_SET EXERCISE:_ Write out every line of the rows below, keeping each character unchanged.

_SOURCE DATA:_
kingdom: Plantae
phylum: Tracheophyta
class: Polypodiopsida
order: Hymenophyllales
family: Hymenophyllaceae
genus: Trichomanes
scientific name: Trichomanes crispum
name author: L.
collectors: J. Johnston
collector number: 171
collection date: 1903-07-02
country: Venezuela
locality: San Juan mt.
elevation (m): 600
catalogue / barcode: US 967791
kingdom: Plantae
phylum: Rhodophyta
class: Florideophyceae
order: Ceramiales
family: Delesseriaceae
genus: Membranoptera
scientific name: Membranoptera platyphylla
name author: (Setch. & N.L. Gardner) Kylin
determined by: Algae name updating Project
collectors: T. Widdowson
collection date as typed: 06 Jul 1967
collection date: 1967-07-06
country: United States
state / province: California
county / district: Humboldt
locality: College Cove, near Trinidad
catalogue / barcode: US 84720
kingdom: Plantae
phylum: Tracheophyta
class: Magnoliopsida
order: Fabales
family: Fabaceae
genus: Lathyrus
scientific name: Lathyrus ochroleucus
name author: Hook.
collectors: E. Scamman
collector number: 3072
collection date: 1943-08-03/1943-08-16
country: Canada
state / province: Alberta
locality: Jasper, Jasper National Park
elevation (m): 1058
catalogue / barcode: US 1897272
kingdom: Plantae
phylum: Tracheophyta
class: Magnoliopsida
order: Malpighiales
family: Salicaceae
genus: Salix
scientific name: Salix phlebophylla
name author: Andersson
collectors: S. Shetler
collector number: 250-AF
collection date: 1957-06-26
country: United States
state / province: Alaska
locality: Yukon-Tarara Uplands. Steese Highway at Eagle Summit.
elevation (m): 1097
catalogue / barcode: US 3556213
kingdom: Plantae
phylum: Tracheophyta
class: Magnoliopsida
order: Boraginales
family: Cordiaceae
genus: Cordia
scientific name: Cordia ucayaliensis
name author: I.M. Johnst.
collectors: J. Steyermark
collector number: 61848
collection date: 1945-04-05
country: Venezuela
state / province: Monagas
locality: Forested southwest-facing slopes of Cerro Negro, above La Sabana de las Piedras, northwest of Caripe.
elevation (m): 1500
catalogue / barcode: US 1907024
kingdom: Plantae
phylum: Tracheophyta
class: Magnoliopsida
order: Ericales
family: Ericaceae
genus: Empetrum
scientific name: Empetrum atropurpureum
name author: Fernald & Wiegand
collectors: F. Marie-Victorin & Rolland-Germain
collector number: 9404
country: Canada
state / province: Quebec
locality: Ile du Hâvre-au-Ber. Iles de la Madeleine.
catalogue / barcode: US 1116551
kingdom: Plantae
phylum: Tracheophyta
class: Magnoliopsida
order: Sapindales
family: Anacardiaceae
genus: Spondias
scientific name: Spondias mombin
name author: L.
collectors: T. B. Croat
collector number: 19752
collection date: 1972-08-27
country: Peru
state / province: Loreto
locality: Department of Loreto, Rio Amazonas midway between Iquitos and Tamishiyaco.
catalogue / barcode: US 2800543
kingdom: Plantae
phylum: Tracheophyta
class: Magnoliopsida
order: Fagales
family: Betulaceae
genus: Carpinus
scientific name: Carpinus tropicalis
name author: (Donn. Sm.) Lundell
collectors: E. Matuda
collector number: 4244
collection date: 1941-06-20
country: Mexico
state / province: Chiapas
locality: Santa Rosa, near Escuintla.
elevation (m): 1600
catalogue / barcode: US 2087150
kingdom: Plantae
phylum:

_FULL SOLUTION:_
kingdom: Plantae
phylum: Tracheophyta
class: Polypodiopsida
order: Hymenophyllales
family: Hymenophyllaceae
genus: Trichomanes
scientific name: Trichomanes crispum
name author: L.
collectors: J. Johnston
collector number: 171
collection date: 1903-07-02
country: Venezuela
locality: San Juan mt.
elevation (m): 600
catalogue / barcode: US 967791
kingdom: Plantae
phylum: Rhodophyta
class: Florideophyceae
order: Ceramiales
family: Delesseriaceae
genus: Membranoptera
scientific name: Membranoptera platyphylla
name author: (Setch. & N.L. Gardner) Kylin
determined by: Algae name updating Project
collectors: T. Widdowson
collection date as typed: 06 Jul 1967
collection date: 1967-07-06
country: United States
state / province: California
county / district: Humboldt
locality: College Cove, near Trinidad
catalogue / barcode: US 84720
kingdom: Plantae
phylum: Tracheophyta
class: Magnoliopsida
order: Fabales
family: Fabaceae
genus: Lathyrus
scientific name: Lathyrus ochroleucus
name author: Hook.
collectors: E. Scamman
collector number: 3072
collection date: 1943-08-03/1943-08-16
country: Canada
state / province: Alberta
locality: Jasper, Jasper National Park
elevation (m): 1058
catalogue / barcode: US 1897272
kingdom: Plantae
phylum: Tracheophyta
class: Magnoliopsida
order: Malpighiales
family: Salicaceae
genus: Salix
scientific name: Salix phlebophylla
name author: Andersson
collectors: S. Shetler
collector number: 250-AF
collection date: 1957-06-26
country: United States
state / province: Alaska
locality: Yukon-Tarara Uplands. Steese Highway at Eagle Summit.
elevation (m): 1097
catalogue / barcode: US 3556213
kingdom: Plantae
phylum: Tracheophyta
class: Magnoliopsida
order: Boraginales
family: Cordiaceae
genus: Cordia
scientific name: Cordia ucayaliensis
name author: I.M. Johnst.
collectors: J. Steyermark
collector number: 61848
collection date: 1945-04-05
country: Venezuela
state / province: Monagas
locality: Forested southwest-facing slopes of Cerro Negro, above La Sabana de las Piedras, northwest of Caripe.
elevation (m): 1500
catalogue / barcode: US 1907024
kingdom: Plantae
phylum: Tracheophyta
class: Magnoliopsida
order: Ericales
family: Ericaceae
genus: Empetrum
scientific name: Empetrum atropurpureum
name author: Fernald & Wiegand
collectors: F. Marie-Victorin & Rolland-Germain
collector number: 9404
country: Canada
state / province: Quebec
locality: Ile du Hâvre-au-Ber. Iles de la Madeleine.
catalogue / barcode: US 1116551
kingdom: Plantae
phylum: Tracheophyta
class: Magnoliopsida
order: Sapindales
family: Anacardiaceae
genus: Spondias
scientific name: Spondias mombin
name author: L.
collectors: T. B. Croat
collector number: 19752
collection date: 1972-08-27
country: Peru
state / province: Loreto
locality: Department of Loreto, Rio Amazonas midway between Iquitos and Tamishiyaco.
catalogue / barcode: US 2800543
kingdom: Plantae
phylum: Tracheophyta
class: Magnoliopsida
order: Fagales
family: Betulaceae
genus: Carpinus
scientific name: Carpinus tropicalis
name author: (Donn. Sm.) Lundell
collectors: E. Matuda
collector number: 4244
collection date: 1941-06-20
country: Mexico
state / province: Chiapas
locality: Santa Rosa, near Escuintla.
elevation (m): 1600
catalogue / barcode: US 2087150
kingdom: Plantae
phylum:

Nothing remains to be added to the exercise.